** EXCERPT **

════

Rise of the machines
Automation and AI are changing workplaces and Alan Hiddleston says that L&D need to re-think their approach to learning to reduce the impact on jobs
Innovation across automation and artificial intelligence (AI) technologies continues to have an impact on today’s global workforce. Although specific outcomes will differ between job functions, it is fair to assume that nearly all employees will feel the effect of automation in some way – either positively or negatively – and this means that a large cross-section of staff will need to be reskilled in a relatively short space of time.
According to research firm Forrester’s latest forecast, working populations in the five largest markets in APAC – India, China, South Korea, Australia, and Japan – risk losing jobs to physical robot automation at higher rates when compared to Europe and North America. By 2040, the report suggests that 63 million jobs are expected to be lost, with more than 247 million jobs in jeopardy across industries that are more susceptible to automation, such as construction and agriculture.
On the surface, the reskilling challenge that this presents is nothing new. Over the last decade, hard technical skills have become less valuable as technology automates them, and soft (or durable) skills, such as leadership, emotional intelligence, and collaboration have subsequently become more crucial to running a successful business. However, what has changed is the approach that L&D teams must take to meet this challenge head on.

════

** DATA FOR REVIEW **
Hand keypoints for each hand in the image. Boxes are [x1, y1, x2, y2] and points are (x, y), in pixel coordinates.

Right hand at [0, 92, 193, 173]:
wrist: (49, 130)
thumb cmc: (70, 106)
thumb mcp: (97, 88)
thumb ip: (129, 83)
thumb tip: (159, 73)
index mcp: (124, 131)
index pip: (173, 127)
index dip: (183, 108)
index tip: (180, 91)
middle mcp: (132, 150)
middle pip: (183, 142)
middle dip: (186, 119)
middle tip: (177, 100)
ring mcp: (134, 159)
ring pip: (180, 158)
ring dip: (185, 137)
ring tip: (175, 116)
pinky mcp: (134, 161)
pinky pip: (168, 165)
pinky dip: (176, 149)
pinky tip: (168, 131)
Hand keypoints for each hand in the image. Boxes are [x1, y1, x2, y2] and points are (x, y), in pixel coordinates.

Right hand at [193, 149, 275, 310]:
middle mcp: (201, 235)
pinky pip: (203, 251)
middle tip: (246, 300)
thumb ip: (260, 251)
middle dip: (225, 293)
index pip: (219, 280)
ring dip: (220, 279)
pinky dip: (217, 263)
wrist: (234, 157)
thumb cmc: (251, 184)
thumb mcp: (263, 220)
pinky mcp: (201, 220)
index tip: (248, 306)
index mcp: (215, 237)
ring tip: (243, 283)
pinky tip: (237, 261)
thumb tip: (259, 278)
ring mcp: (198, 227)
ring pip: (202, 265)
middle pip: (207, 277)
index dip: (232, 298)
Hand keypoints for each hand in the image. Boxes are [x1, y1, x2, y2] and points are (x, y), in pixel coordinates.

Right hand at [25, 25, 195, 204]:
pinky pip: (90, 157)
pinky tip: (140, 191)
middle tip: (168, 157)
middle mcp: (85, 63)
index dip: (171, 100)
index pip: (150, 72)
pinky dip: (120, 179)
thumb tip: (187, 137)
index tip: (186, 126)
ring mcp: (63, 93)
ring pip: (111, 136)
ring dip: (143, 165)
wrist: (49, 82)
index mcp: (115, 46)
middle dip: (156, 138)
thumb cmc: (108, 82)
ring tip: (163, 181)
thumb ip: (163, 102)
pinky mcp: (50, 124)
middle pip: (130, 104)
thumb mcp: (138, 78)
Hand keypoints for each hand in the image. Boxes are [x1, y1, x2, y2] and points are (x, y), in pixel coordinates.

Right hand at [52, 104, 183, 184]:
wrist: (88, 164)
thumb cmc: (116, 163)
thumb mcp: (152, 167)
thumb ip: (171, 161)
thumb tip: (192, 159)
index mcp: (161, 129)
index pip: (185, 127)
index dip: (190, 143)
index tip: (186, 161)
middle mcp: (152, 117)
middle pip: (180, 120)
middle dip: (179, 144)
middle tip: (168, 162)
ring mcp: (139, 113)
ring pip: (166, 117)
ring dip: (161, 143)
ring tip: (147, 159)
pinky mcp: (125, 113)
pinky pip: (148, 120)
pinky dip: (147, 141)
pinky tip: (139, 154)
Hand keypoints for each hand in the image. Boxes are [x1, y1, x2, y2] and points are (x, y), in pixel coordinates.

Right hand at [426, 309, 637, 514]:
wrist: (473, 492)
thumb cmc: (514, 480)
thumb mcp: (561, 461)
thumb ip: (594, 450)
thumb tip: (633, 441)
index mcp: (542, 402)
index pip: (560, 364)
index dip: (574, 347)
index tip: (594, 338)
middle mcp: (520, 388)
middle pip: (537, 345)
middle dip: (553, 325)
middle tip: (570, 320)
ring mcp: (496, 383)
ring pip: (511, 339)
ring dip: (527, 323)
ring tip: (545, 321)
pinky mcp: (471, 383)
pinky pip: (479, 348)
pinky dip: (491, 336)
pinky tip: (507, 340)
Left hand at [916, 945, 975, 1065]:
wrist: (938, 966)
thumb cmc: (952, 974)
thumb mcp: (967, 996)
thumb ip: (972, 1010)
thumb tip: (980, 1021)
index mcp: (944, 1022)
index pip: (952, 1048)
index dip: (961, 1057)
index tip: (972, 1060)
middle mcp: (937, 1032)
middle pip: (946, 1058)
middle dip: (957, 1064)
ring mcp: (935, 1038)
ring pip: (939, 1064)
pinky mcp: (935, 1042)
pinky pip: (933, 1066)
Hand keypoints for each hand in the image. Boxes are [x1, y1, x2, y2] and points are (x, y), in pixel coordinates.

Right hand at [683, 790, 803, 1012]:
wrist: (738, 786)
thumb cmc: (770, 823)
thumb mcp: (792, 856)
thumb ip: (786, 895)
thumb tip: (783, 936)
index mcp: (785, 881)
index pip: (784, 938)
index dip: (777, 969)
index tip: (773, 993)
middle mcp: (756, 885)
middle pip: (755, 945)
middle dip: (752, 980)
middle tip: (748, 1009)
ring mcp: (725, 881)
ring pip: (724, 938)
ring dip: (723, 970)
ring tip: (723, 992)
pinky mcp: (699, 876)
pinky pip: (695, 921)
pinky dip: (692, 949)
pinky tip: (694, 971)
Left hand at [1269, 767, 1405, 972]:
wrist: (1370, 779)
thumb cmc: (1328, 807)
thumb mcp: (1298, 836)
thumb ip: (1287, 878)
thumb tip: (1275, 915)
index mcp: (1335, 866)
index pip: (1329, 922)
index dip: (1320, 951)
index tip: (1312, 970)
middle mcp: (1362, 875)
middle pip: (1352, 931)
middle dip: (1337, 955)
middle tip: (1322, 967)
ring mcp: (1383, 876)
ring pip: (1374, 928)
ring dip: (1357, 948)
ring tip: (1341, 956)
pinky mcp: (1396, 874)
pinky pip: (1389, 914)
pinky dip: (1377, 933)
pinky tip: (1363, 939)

════

** ASSIGNMENT **
According to the text on automation and AI in the workplace, how many jobs does Forrester's forecast say are expected to be lost by 2040?

** ANSWER FOR THE TASK **
63 million jobs.